Twist again - 4 questions à Sylvie Allouche
#1 Aziz, Mourad, Bruno, Juliette, Souad, Jamal... Quelles préoccupations ont en commun les adolescents de votre roman ?
S’en sortir ! Ils vivent au jour le jour, et pour la plupart, n’ont aucun projet d’avenir. Grandir dans une cité « difficile » n’est pas anodin et on n’en sort pas indemne. Mais on peut y arriver, Juliette en est la preuve. Elle est partie étudier à Paris. Elle ne veut pas croire en une fatalité qui condamnerait les jeunes à errer entre les murs bétonnés de leur cité. Ils peuvent faire quelque chose de leur vie, même si c’est beaucoup plus compliqué lorsque votre quotidien est réglementé par des garçons violents, imprévisibles et dangereux, comme Jamal et Zac. Ceux-là ont fait le mauvais choix. Alors pourquoi et à quel moment bascule-t- on du mauvais côté ? Quoiqu’il en soit, ce sont des adolescents comme les autres, ils éprouvent la joie et le doute des amours naissantes (Juliette et Bruno), scellent des amitiés inébranlables (Aziz et Mourad), font preuve de courage face au danger (Ben face à Jamal).

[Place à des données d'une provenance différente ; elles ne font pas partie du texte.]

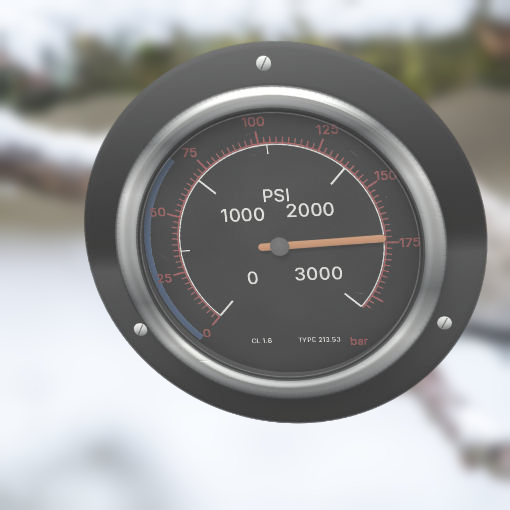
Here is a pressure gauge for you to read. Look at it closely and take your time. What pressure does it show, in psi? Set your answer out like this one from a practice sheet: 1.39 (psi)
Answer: 2500 (psi)
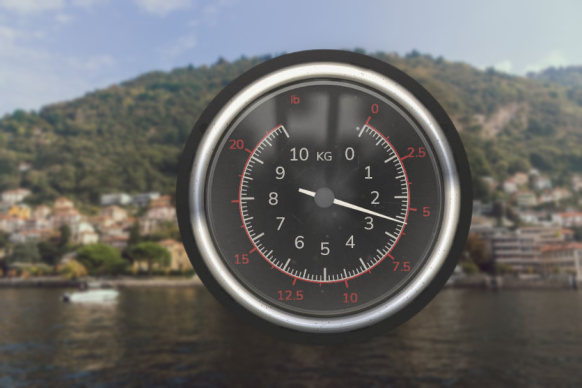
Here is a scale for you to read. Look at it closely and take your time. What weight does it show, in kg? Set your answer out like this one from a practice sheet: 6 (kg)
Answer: 2.6 (kg)
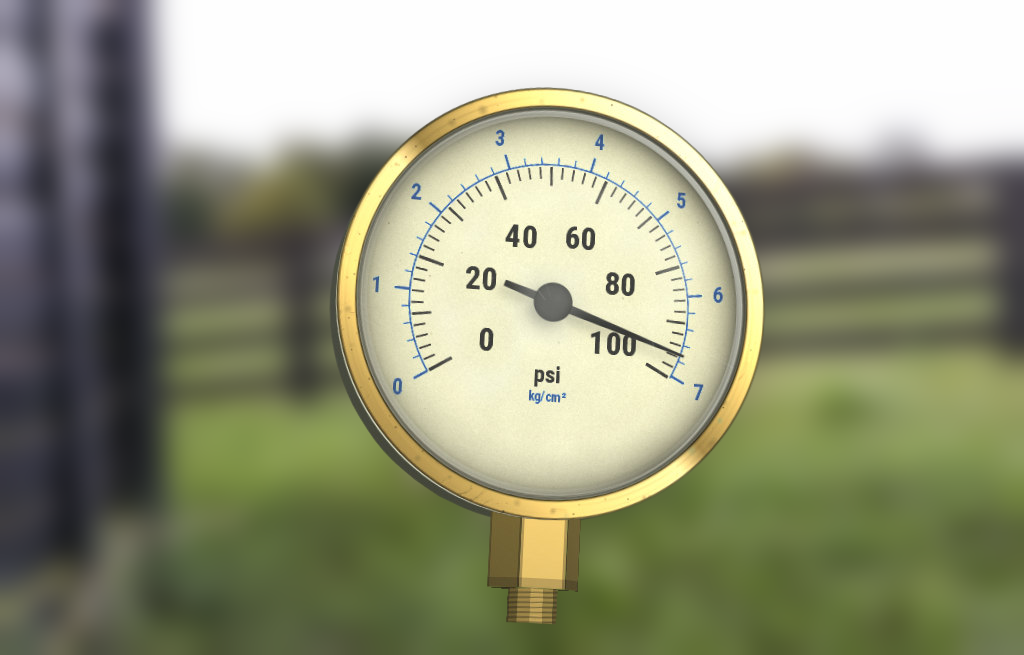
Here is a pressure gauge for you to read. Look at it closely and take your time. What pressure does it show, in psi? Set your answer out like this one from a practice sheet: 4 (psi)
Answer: 96 (psi)
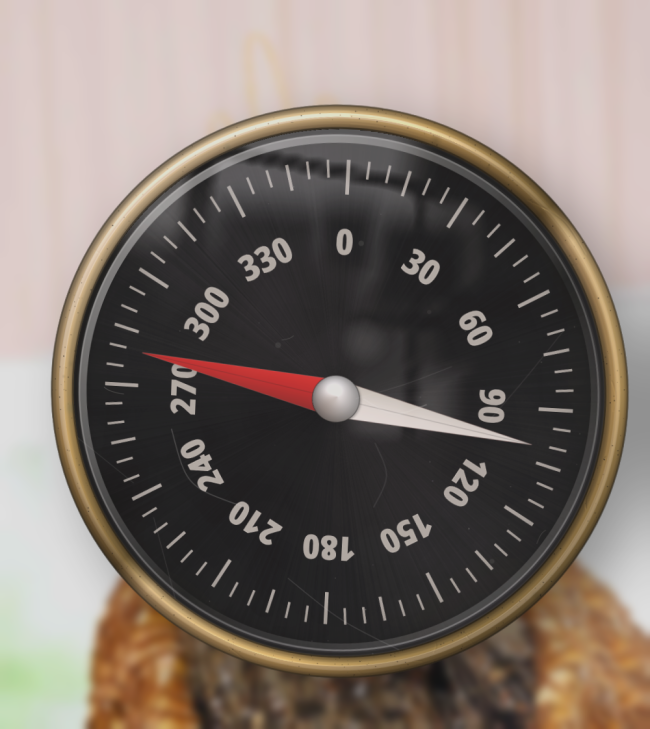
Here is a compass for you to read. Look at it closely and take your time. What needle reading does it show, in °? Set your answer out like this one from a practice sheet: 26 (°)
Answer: 280 (°)
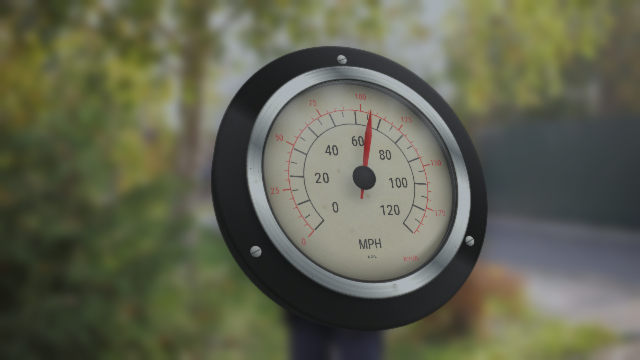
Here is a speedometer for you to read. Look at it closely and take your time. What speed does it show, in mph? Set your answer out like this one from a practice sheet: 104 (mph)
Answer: 65 (mph)
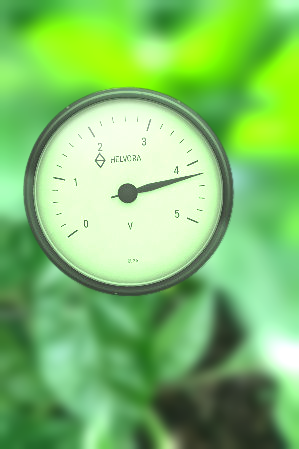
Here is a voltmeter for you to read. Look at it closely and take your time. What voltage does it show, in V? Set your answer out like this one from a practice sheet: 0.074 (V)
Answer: 4.2 (V)
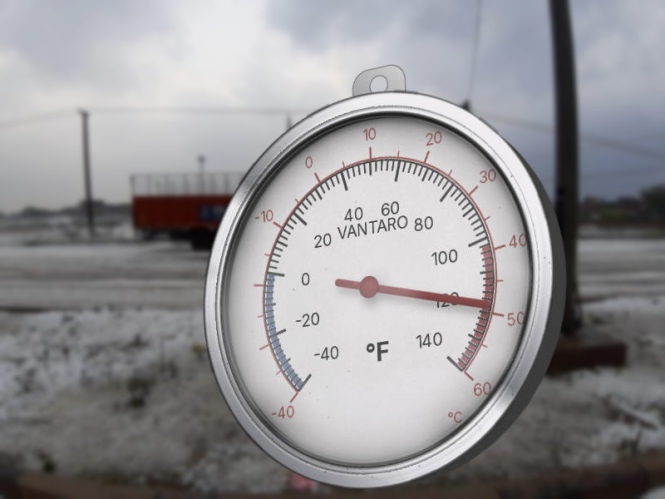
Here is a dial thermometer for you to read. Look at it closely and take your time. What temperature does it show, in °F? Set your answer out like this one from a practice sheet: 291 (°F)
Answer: 120 (°F)
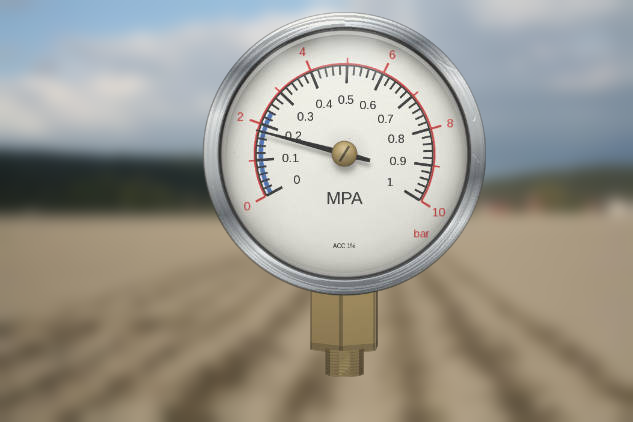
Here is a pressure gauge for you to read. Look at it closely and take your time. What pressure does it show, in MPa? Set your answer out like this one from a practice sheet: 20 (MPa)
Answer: 0.18 (MPa)
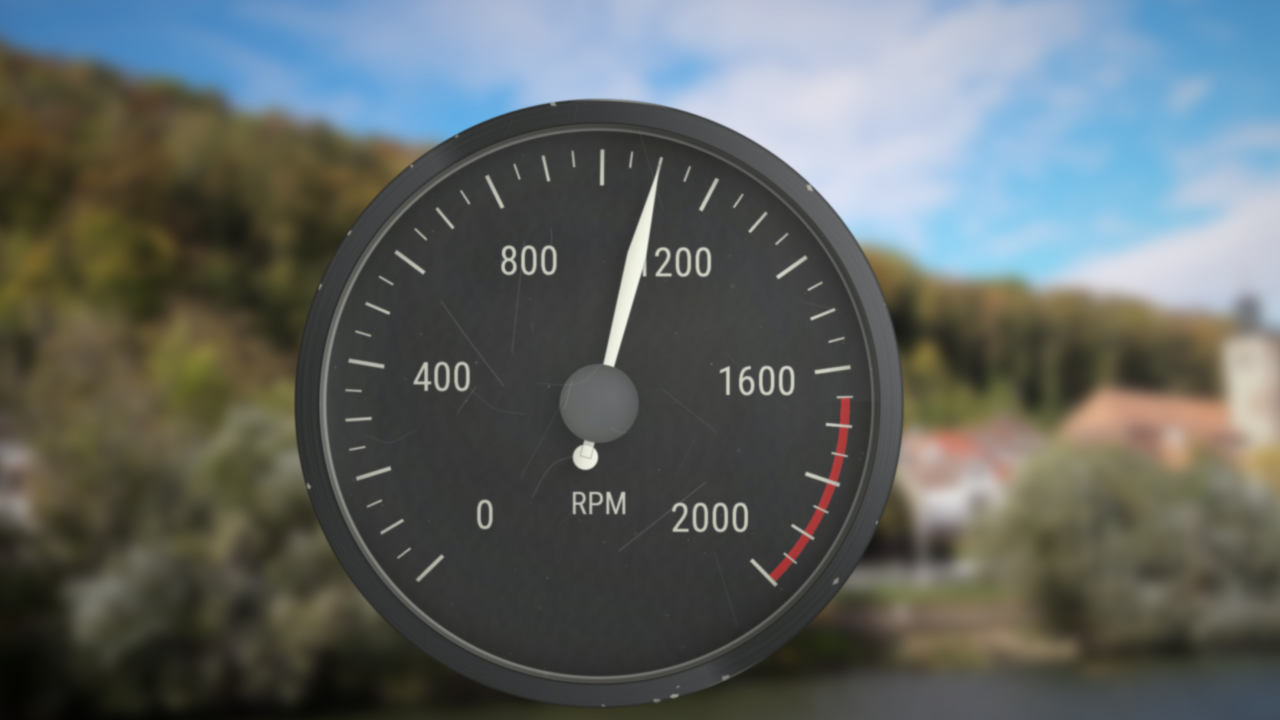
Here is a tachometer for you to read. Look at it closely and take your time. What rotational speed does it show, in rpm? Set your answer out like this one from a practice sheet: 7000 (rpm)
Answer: 1100 (rpm)
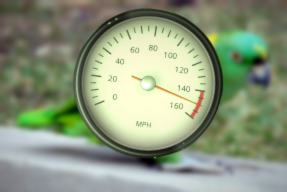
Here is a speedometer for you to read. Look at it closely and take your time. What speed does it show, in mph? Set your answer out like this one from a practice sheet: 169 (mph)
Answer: 150 (mph)
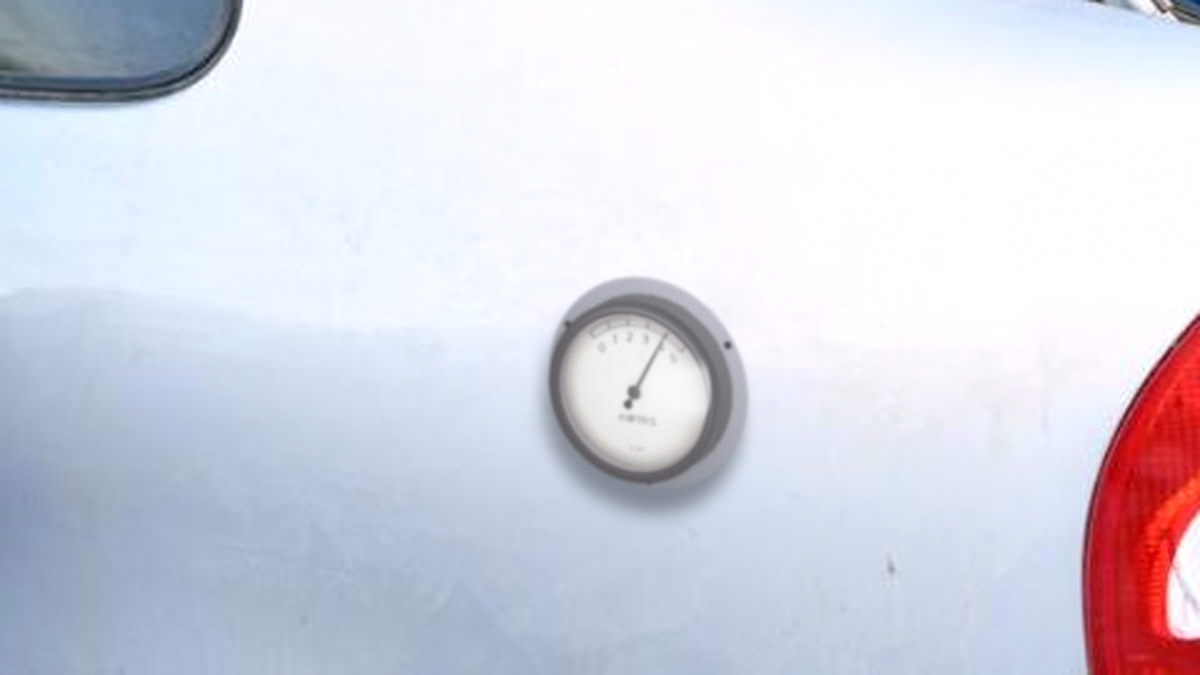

#2 D’où vous est venue l’idée de deux enquêtes parallèles, l’une dans la cité des Fleurs et l’autre dans les quartiers chics de Paris ?
J’aime entraîner le lecteur d’un endroit à un autre, mais sans jamais le perdre. Dans le roman, il y a toujours une connexion entre les deux univers. Celle-ci se fait par le biais des personnages. Pendant que le commissaire Massouda traque l’assassin de la jeune Sophie à la cité des Fleurs, Juliette -sa propre fille- est la cible d’individus louches à Paris. Ce qui me paraît intéressant également, c’est de montrer que personne n’est à l’abri de s’engager sur une mauvaise voie. Se droguer, dealer n’est pas réservé aux jeunes des cités. On le constate en découvrant Thibaud, un garçon de bonne famille, comme on dit, qui vit dans le 16e, est fils d’un haut fonctionnaire, et pourtant...
#3 Quel message font passer les adultes, dans cette histoire ? Parmi eux, de qui vous sentez-vous le plus proche et pourquoi?
Ils sont indispensables à mon histoire. Ils représentent les repères essentiels qui structurent la vie de ces adolescents. Ce sont pour la plupart des parents : Suzanne, la mère des jumeaux Ben et Bruno; Mémé, la grand-mère de Mourad et de Mina; Farès, le père d'Aziz; Haroun, le père de Juliette, qui représente également l'autorité en tant que commissaire. Ils ne sont pas pour autant tous des anges, les rapports avec leurs enfants peuvent être conflictuels. Comme dans la vraie vie ! Je suis proche de tous mes personnages. Je suis chacun d'eux au moment où ils apparaissent sous ma plume. Je suis tout autant dans la folie de Jamal que dans la détresse d'Aziz. Comme le commissaire, je sens l'adrénaline monter en moi en poursuivant Zac. Je tremble avec Suzanne pour ses fils et je ris avec Mémé en préparant de bons petits plats.
#4 Comment faites-vous pour manier les voix d'autant de personnages si différents avec une telle justesse, comme si leur quotidien se déroulait devant vous ? On a presque l'impression de regarder une excellente série...
Je l'avoue, c'est un vrai casse-tête ! Tous les personnages ont été longuement pensés. Peu à peu ils deviennent réels et me guident dans mon histoire. Ils ont tous une manière différente de s'exprimer, alors je travaille beaucoup les dialogues. Je les dis souvent à voix haute (mes dix années de théâtre m'aident énormément à ce moment-là). S'ils ne "sonnent" pas juste à mon oreille, je ne les garde pas, je cherche autre chose. L'écriture de ce roman devait être très visuelle afin de plonger le lecteur immédiatement dans l'action et dans l'émotion. Tout est question de rythme et de justesse. Lorsque les deux se combinent, le sens s'impose. Effectivement, on n'est pas loin d'une écriture cinématographique, qui laisse une très grande place aux dialogues. Sans doute mon envie d'écrire des scénarios se fait-elle sentir... (Avis aux producteurs).